Si Julien Rouger, président des JA 17 insistait sur le renouvellement des générations, il souhaitait aussi la «mise en cohérence» et de la cohésion entre les différentes structures syndicales. Il est vrai que la perspective des élections aux Chambres d’agriculture va installer l’idée d’une vision agricole départementale. Et l’annonce faite à la tribune par Luc Servant, président de la Chambre d’agriculture, de la mise en place d’une «marque Le 17 dans l’assiette» devrait «faire évoluer les mécanismes.» Il annonçait un travail avec chaque filière où «la profession doit anticiper, réorganiser pour approvisionner les attentes locales.» Siégeant à l’APCA, il constate un déclin français : «la France s’efface de plus en plus, exporte de moins en moins. Enlever les vins et le cognac des exportations... »
Si les chantiers ne manquent pas au syndicalisme, entre Etats généraux de l’Alimentation, alternatives phytos, contrats de solutions, tous les intervenants à la tribune soulignaient cela comme des défis. Luc Servant veut «décortiquer les coûts de production» soulignant que la «baisse des prix en grandes cultures, c’est le revenu d’il y a dix ans.» Il appelait aussi de ses vœux une autre formule des mesures agro-environnementales : «il faut réécrire autre chose avec une obligation de résultats.» Il vient de sillonner la France pour expertiser la gestion de l’eau et s’étonner de la cristallisation départementale que ne porte pas un projet politique : «pourtant avec un portage public et financier collectif.»

 

Les modes d’action

Cédric Tranquard, déçu de l’absence des parlementaires, trouvait «intéressant, constructif l’axe de la concertation avec la nouvelle équipe de la DDTM.» Il revient sur la dynamique syndicale  : «mieux vaut labourer un marais que d’embêter le public.
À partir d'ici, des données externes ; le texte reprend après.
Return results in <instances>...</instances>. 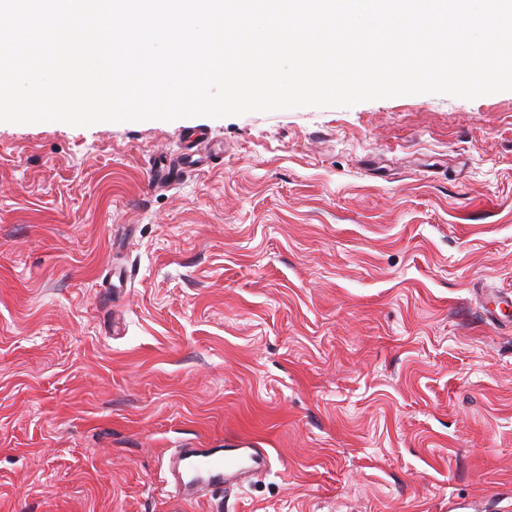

Nous allons continuer sur des actions de ce type. Sur les zones défavorisées nous avons commencé avant les autres, nous sommes à 95  % écoutés.» Le président de la FNSEA 17 concluait : «on peut se féliciter de s’être bien battu chez nous, mais en Deux Sèvres ils perdent 9 M€ pour 1500 agriculteurs. C’est l’agriculture régionale qui en pâti.» Sur l’éclaircissement promis par Emmanuel Macron pour l’agriculture, il inverse le qualificatif  : «ça s’assombrit plutôt  ! Comment faire de la vente directe des céréales ? Faisons en sorte que les produits de Charente-Maritime soient reconnus. Commençons par une production avec une marque, et élargissons. Mais nous ne valoriserons pas tous les produits faits chez nous de cette manière. Il faut continuer à se battre pour accéder au marché mondial et continuer à exporter. La Pallice est une aubaine pour nous. Félicitons-nous d’avoir des outils pour exporter.» Cédric Tranquard marquait le pas : «les retards de paiements ont insisté les centres de gestion pour précipiter à l’abandon des exploitations. Nous avons crié, crié depuis 3 ans, nous avons eu gain de cause. Mais certains sont restés en rade : ils ne se relèvent pas !» Il imagine un recours juridique pour mise en difficulté, hors de capacité de production, pour des engagements non respectés.